Women’s health took center stage at the World Economic Forum in Davos last week with the presentation of the first-ever report on the gender health gap and its health and economic toll. Authored by the McKinsey Health Institute and World Economic Forum, the report found addressing the health gap—which currently equates to 75 million years of life lost due to poor health or early death—could boost the global economy by at least $1 trillion annually by 2040.
While women live longer on average, they face a variety of health disadvantages compared with men and spend 25 percent more of their lives in poor health. Fixing this could add seven healthy days per woman per year on average, leading to longer lives and more days spent in good health.
Women with very serious health conditions wind up lost in health systems for years.
“Our firm’s commitment to sustainable and inclusive growth requires everyone to be in their best health, but women have been left behind,” explains Lucy Pérez, a McKinsey senior partner who leads the McKinsey Health Institute’s health equity portfolio and was a lead author of the report. “We found this is a global problem with major implications including lower quality of life, limited employment opportunities, and barriers to accessible medical care.”
The analysis is based on a detailed assessment of the 64 conditions that account for more than 85 percent of the female global disease burden in total. The report outlines several sobering statistics. In analyzing more than 650 academic research papers, the team found that close to half didn’t provide data on sex-based differences.

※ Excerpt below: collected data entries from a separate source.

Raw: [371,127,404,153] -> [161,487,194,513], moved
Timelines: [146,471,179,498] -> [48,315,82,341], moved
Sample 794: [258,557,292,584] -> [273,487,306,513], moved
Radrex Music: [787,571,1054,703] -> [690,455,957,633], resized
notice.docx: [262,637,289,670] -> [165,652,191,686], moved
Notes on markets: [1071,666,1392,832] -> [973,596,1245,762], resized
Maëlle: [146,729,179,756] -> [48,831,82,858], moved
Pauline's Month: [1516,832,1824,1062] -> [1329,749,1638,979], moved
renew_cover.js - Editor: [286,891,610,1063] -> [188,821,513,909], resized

“This data gap leads to a lack of understanding of how medicine and science work for women, and it contributes to their often receiving substandard care,” says McKinsey partner and MHI report co-author Anouk Petersen. “The team found that in only half of cases was sex-disaggregated data available, and in those cases, women were disadvantaged more than two-thirds of the time.”
Sexual and reproductive health has often been treated as the extent of women’s health, but the report found that their health burden is much wider than that. Studies from Denmark showed that women wait longer for a diagnosis than men for a range of diseases—up to 2.5 years longer for cancer and 4.5 years for diabetes.

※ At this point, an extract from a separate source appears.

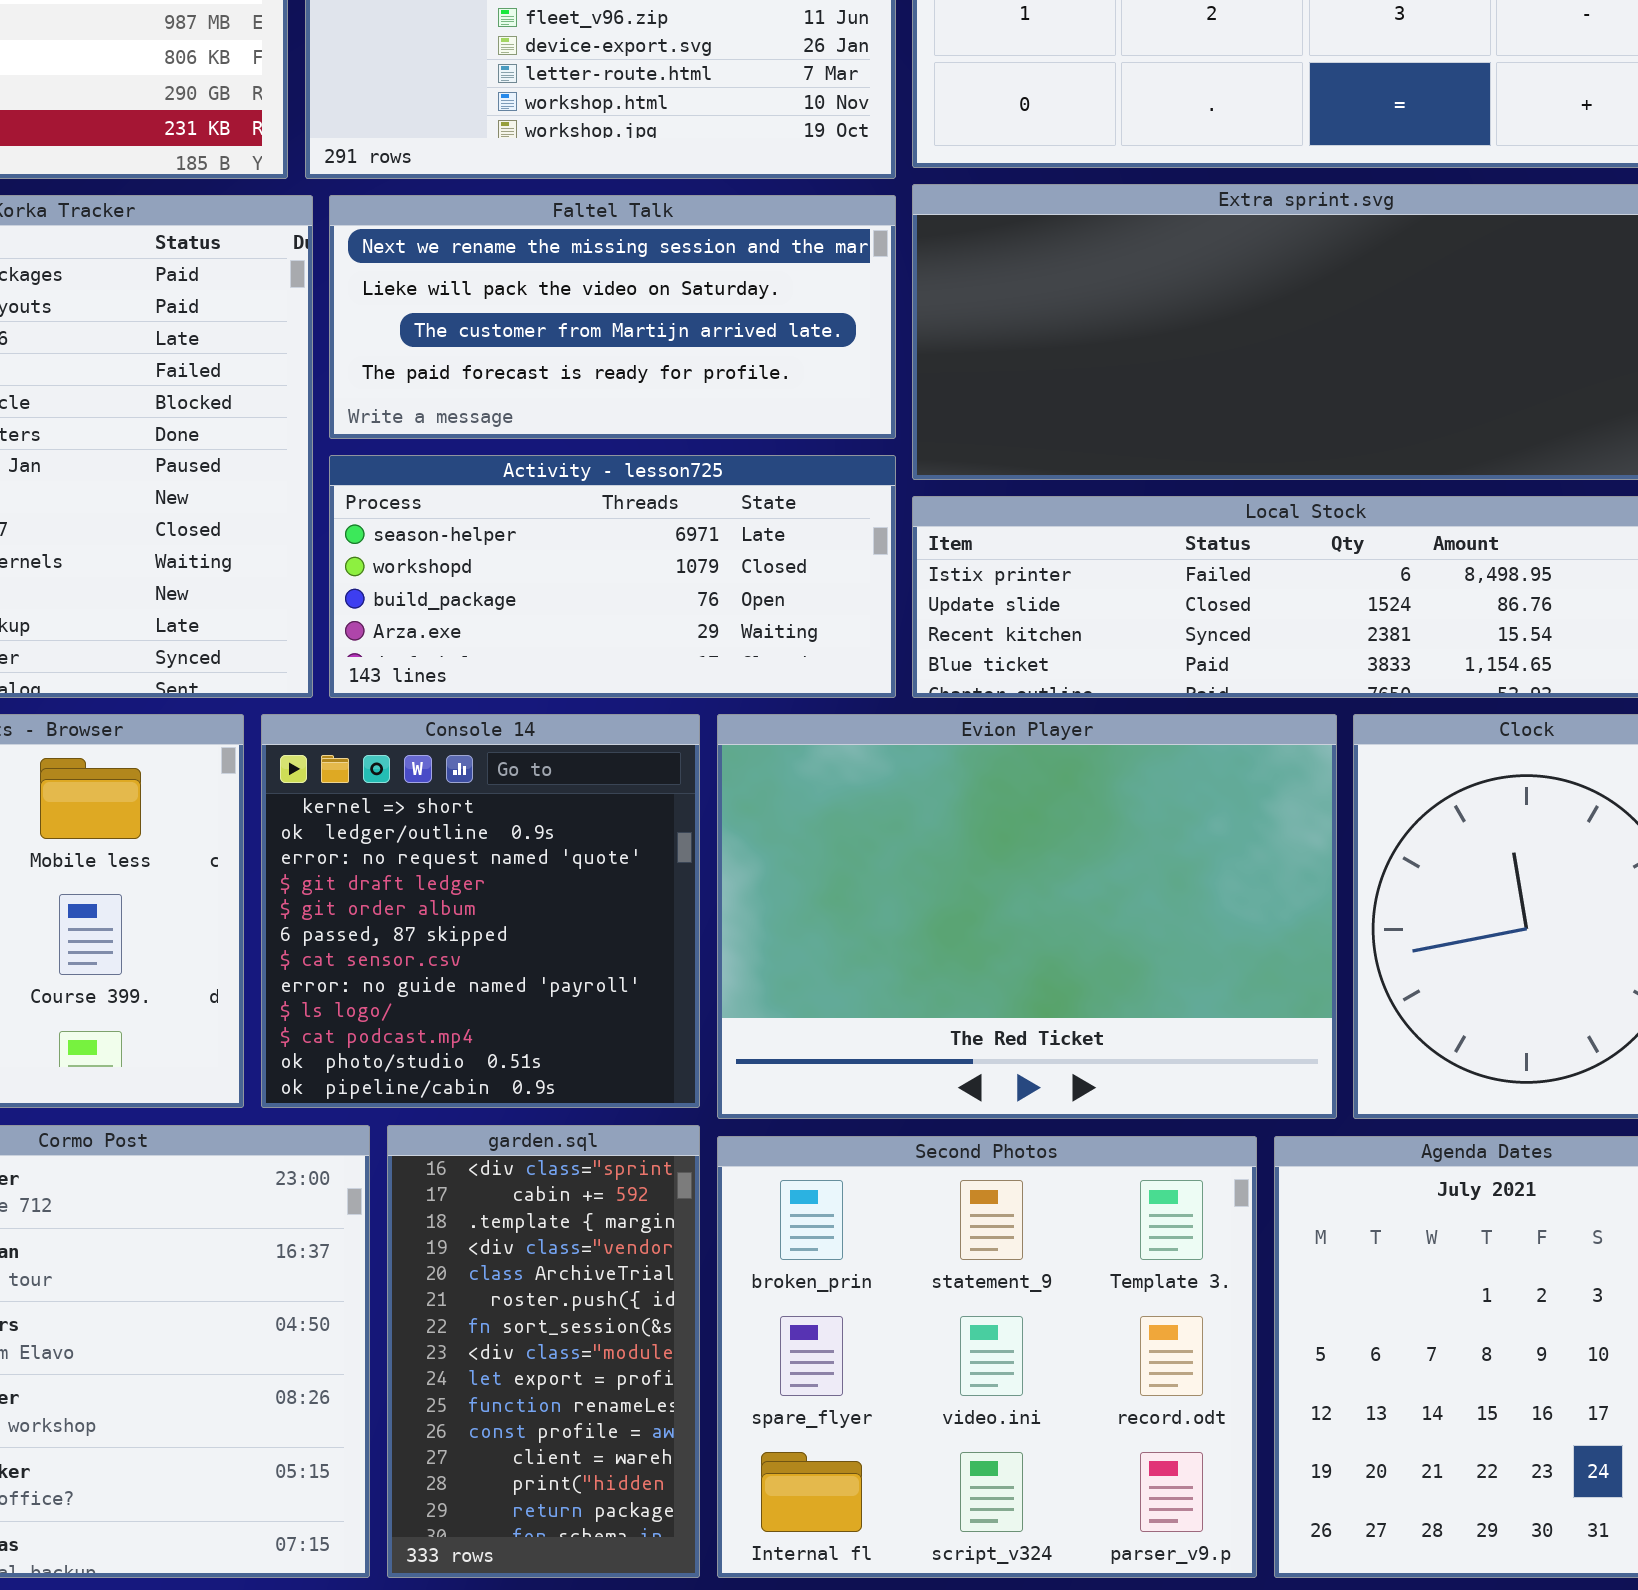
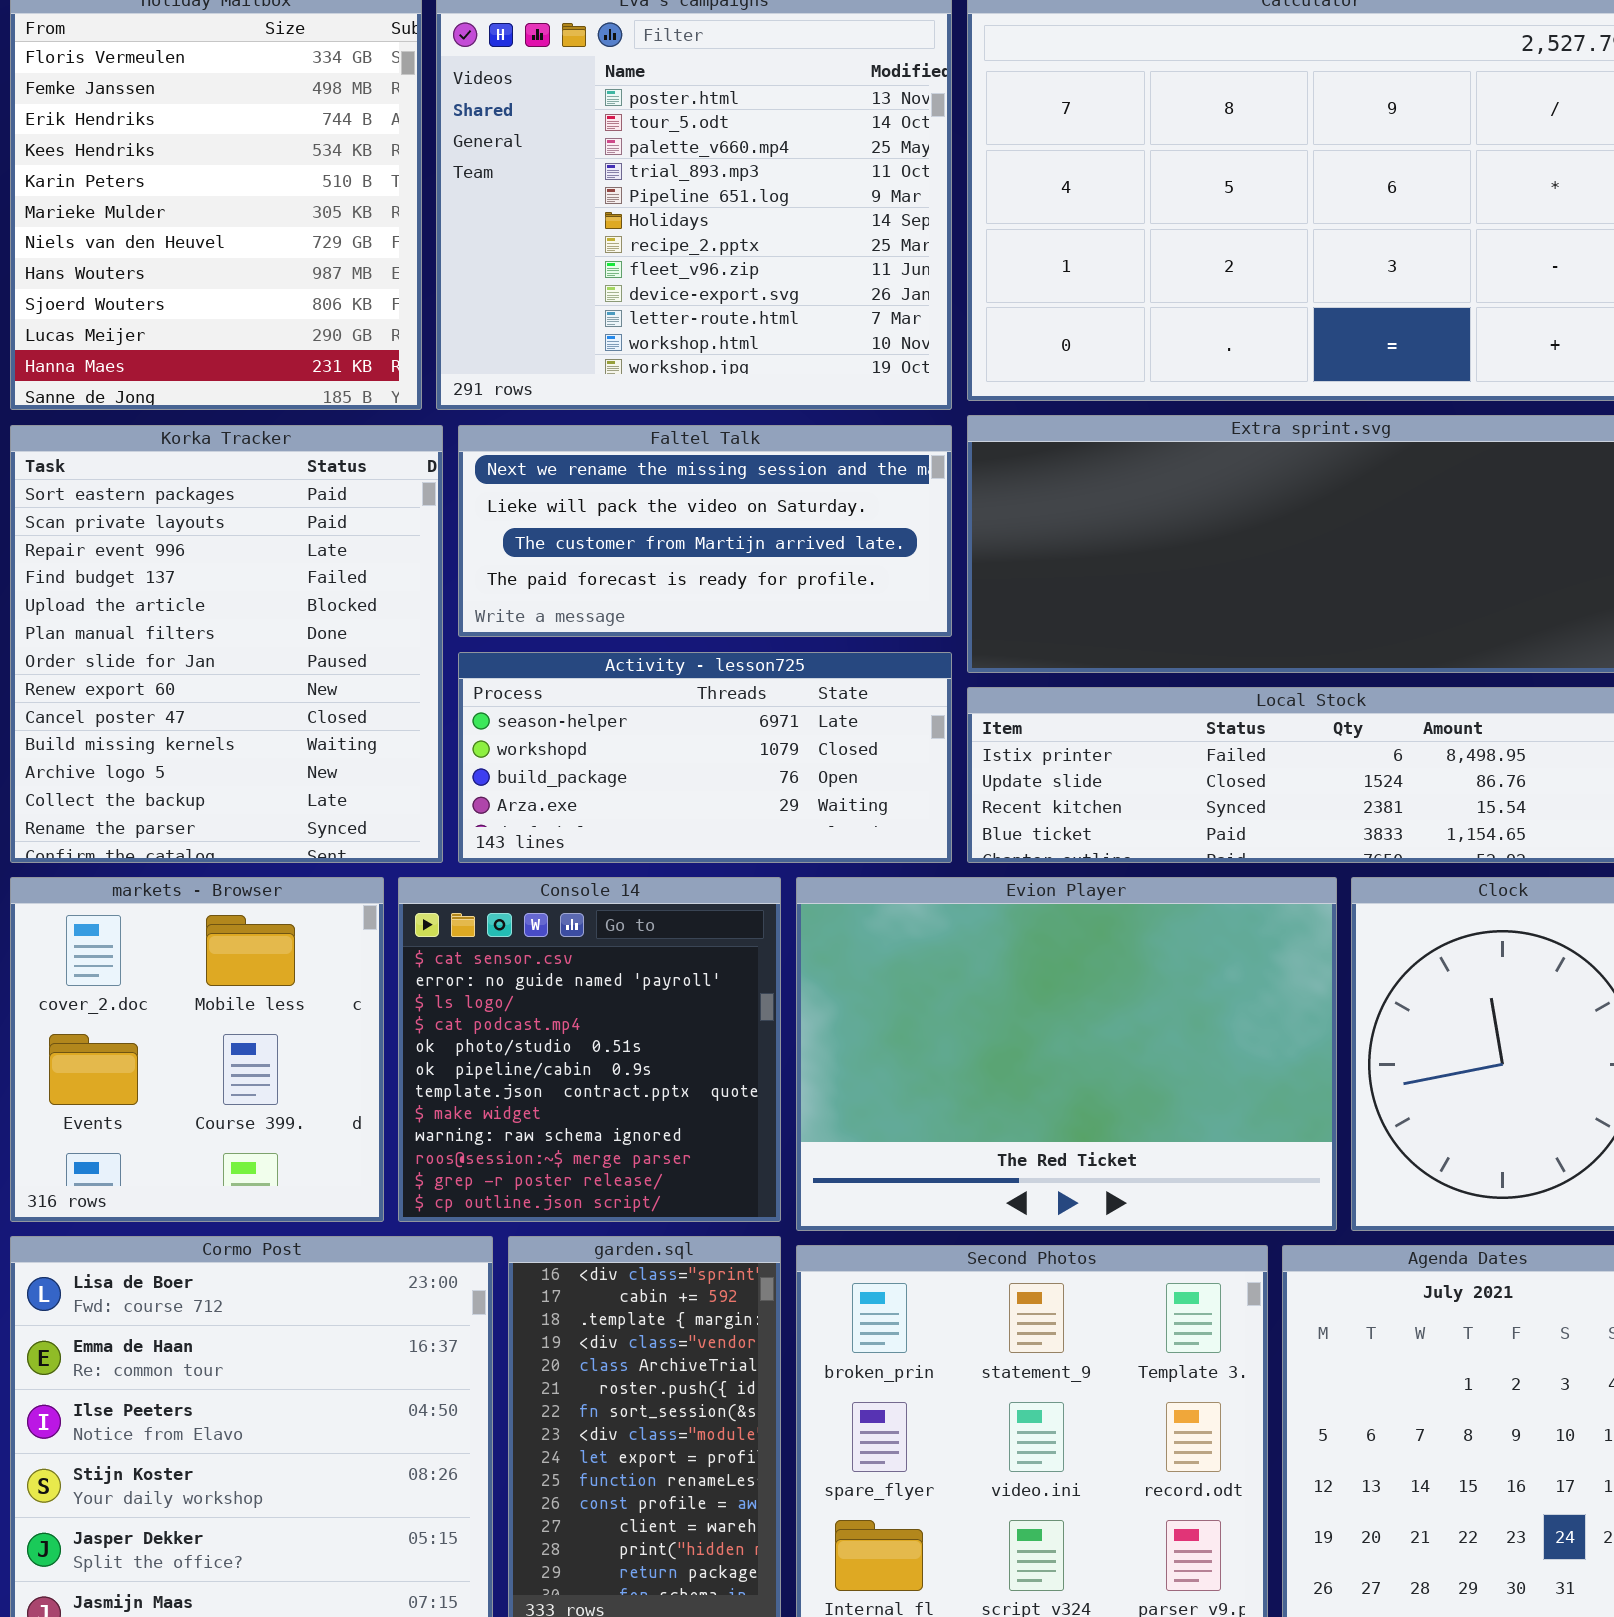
Console 14: [261,714,700,1108] -> [398,877,781,1222], scrolled down 6 rows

“There are many conditions that impact women differently or disproportionately,” says Valentina Sartori, a McKinsey partner and co-author of the MHI report. “When women present with certain symptoms, the healthcare system might fail to recognize them. For example, one study found that women were up to seven times more likely to be misdiagnosed and sent home from the emergency department during a heart attack.”
At the same time, women-specific conditions such as endometriosis remain undiagnosed and untreated.
“Women with very serious health conditions wind up lost in health systems for years, sometimes being told the condition is ‘in their head,’ when in fact they have a serious illness,” says Megan Ann Greenfield, a McKinsey partner and MHI-affiliated leader.
All this helps explain why even though women generally live longer than men, they spend an average of nine years in poor health or with a disability. And these health challenges don’t come in women’s twilight years, but when they are likely to be in the workforce: About half of the healthy years that women lose come between ages 20 to 60.
The financial cost of these lost days of health is significant. Closing the women’s health gap by 2040 could add at least $1 trillion to the economy, and every US dollar invested in women’s health could add $3 to the economy. This applies to women working inside and outside the home. Addressing the gap could generate the equivalent impact of 137 million women accessing full-time positions by 2040, lifting many out of poverty.
“Eighty percent of the time, women are the primary caregiver in the family to sick people. A healthier population also means fewer people who need to spend time in unpaid caregiving work,” says Anouk. “This is an opportunity for women to make choices for themselves on how to use that additional freed up time.”
The report served as a catalyst for action, powering the launch of the Global Alliance of Women’s Health, committed to changing how women’s health is funded and prioritized. Hosted by World Economic Forum, the alliance will work across sectors to increase investment in women’s health and awareness of the issue on the global agenda. Within hours of launch, the report and the Alliance garnered significant media attention, with reports publishing in 50 countries and a surge of digital conversations appearing online using #CloseTheWomensHealthGap.
“On this topic, where partnership is key to impact, you could argue that the most important part of the report is the acknowledgement of over 100 collaborators involved,” says Lucy. "And this number will undoubtedly continue to grow.”